| 26 Views
Ajang Fantasi Sedarah, Bukti Kerapuhan Keluarga

Oleh: Yetti Trisnowati
Kementerian Pemberdayaan Perempuan dan Perlindungan Anak (Kemen PPPA) segera mengusut tuntas viralnya grup fantasi sedarah yang keberadaannya sangat meresahkan masyarakat serta berpotensi merusak masa depan generasi muda, terutama perempuan dan anak.
Kemen PPPA mengecam keberadaan grup Facebook yang menormalisasi tindakan inses—hubungan sedarah—karena membahayakan perempuan dan anak. Kemen PPPA menegaskan bahwa proses hukum harus ditegakkan demi memberi efek jera dan melindungi masyarakat dari dampak konten menyimpang.
Para pelaku dapat dijerat dengan pasal-pasal Undang-Undang Nomor 19 Tahun 2016 tentang Informasi dan Transaksi Elektronik (ITE), Undang-Undang Nomor 44 Tahun 2008 tentang Pornografi, serta Undang-Undang Nomor 23 Tahun 2002 tentang Perlindungan Anak.
Komisi Nasional Anti Kekerasan terhadap Perempuan (Komnas Perempuan) juga mendesak pihak kepolisian untuk menindaklanjuti kasus grup fantasi sedarah ini secara tuntas. Meski grup telah dibubarkan, identitas admin dan pengelola dapat ditelusuri, dan proses hukum tetap harus ditegakkan agar komunitas serupa tidak muncul kembali di dunia digital. Komnas Perempuan juga mengajak seluruh masyarakat meningkatkan kesadaran dalam melindungi perempuan dan anak di lingkungan keluarga agar mereka tidak menjadi korban kekerasan seksual.
Direktur Siber Polda Metro Jaya, Kombes Pol. Roberto Pasaribu, menjelaskan bahwa grup Facebook bernama “fantasi sedarah” telah dihapus oleh pihak Meta karena melanggar ketentuan platform. Di sisi lain, Kementerian Komunikasi dan Informatika juga mengambil langkah tegas terhadap sejumlah grup yang menyebarkan konten pornografi bertema inses yang telah menimbulkan kemarahan publik. Meta telah menghapus enam grup terkait dan mendorong operator media sosial lainnya untuk menindak grup serupa.
Kemenkominfo akan memperkuat pemantauan media sosial dan bekerja sama lintas sektor demi menciptakan ruang digital yang aman dan sehat. Masyarakat juga diimbau untuk turut serta memantau dan melaporkan aktivitas digital negatif melalui platform aduan konten.id.
Fenomena inses ini menjadi sangat mengerikan ketika terjadi berulang di tengah masyarakat yang mayoritas beragama Islam. Gambaran ini menunjukkan betapa jauhnya penerapan aturan agama dalam kehidupan. Masyarakat hidup bebas, tanpa pegangan norma atau hukum syariat, dan lebih mengedepankan nafsu serta kepuasan pribadi—layaknya binatang yang tak memiliki akal. Akibatnya, tatanan keluarga rusak, dan sistem keluarga muslim yang diidamkan runtuh menjadi puing-puing yang sulit dibangun kembali.

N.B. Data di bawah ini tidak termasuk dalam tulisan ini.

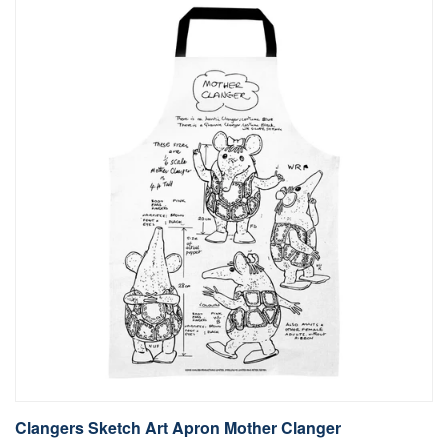
Clangers Sketch Art Apron Mother Clanger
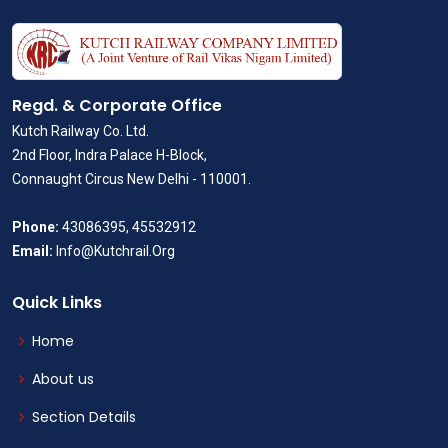
Regd. & Corporate Office
Kutch Railway Co. Ltd.
2nd Floor, Indra Palace H-Block,
Connaught Circus New Delhi - 110001.
Phone:
43086395, 45532912
Email:
Info@Kutchrail.Org
Quick Links
Home
About us
Section Details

Inilah buah dari sistem sekuler kapitalisme yang mengabaikan agama. Ketika kehidupan tak berpedoman pada aturan Ilahi, maka hawa nafsu dan akal manusia yang terbatas menjadi penguasa. Sistem ini merusak martabat manusia dan menghancurkan institusi keluarga. Bahkan, negara abai menjaga sendi-sendi kehidupan yang menjadi pondasi masyarakat.
Islam hadir sebagai cahaya dan petunjuk untuk mengatur kehidupan manusia, termasuk dalam menjaga keutuhan dan kemuliaan keluarga. Islam mewajibkan negara untuk mengurus rakyat dengan aturan syariat, menciptakan sistem sosial yang menjaga norma dan kehormatan keluarga.
Islam mengharamkan hubungan sedarah secara tegas dan jelas. Negara Islam harus mengambil langkah preventif dengan membangun kekuatan iman dan takwa, serta menutup segala celah yang membuka peluang kerusakan. Amar makruf nahi mungkar menjadi lapisan pelindung kedua untuk menjaga martabat manusia.
Di samping itu, penerapan sanksi yang tegas terhadap pelaku pelanggaran hukum syariat akan menimbulkan efek jera dan menjaga masyarakat dari perilaku menyimpang. Dengan sistem media yang disaring dan dikontrol oleh hukum syariat, maka segala potensi penyebaran ide-ide menyimpang dapat dicegah sejak dini.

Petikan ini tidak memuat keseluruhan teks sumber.